• 課題の説明: 以下のエントリで、文字列「target」を含む行を数え、その数だけを答えてください。

(コレクションのエントリ)
»»
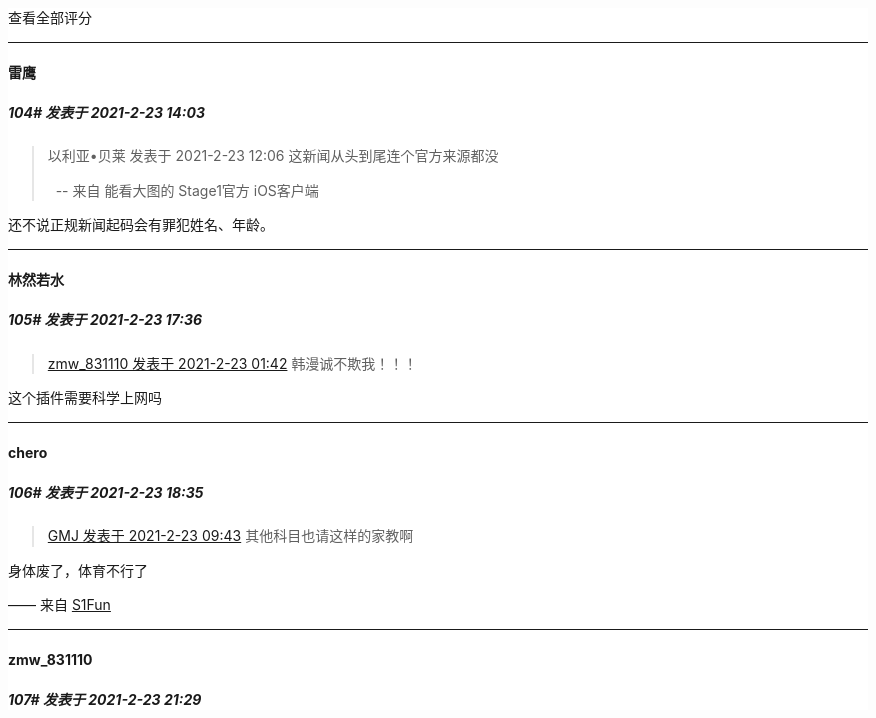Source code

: 查看全部评分






*****

####  雷鹰  
##### 104#       发表于 2021-2-23 14:03



<blockquote>以利亚•贝莱 发表于 2021-2-23 12:06
这新闻从头到尾连个官方来源都没


  -- 来自 能看大图的 Stage1官方 iOS客户端</blockquote>
还不说正规新闻起码会有罪犯姓名、年龄。







*****

####  林然若水  
##### 105#       发表于 2021-2-23 17:36



<blockquote><a href="httphttps://bbs.saraba1st.com/2b/forum.php?mod=redirect&amp;goto=findpost&amp;pid=50411389&amp;ptid=1989186" target="_blank">zmw_831110 发表于 2021-2-23 01:42</a>
韩漫诚不欺我！！！</blockquote>
这个插件需要科学上网吗







*****

####  chero  
##### 106#       发表于 2021-2-23 18:35



<blockquote><a href="httphttps://bbs.saraba1st.com/2b/forum.php?mod=redirect&amp;goto=findpost&amp;pid=50412621&amp;ptid=1989186" target="_blank">GMJ 发表于 2021-2-23 09:43</a>
其他科目也请这样的家教啊</blockquote>
身体废了，体育不行了

—— 来自 [S1Fun](https://s1fun.koalcat.com)







*****

####  zmw_831110  
##### 107#       发表于 2021-2-23 21:29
««
• 結果: 2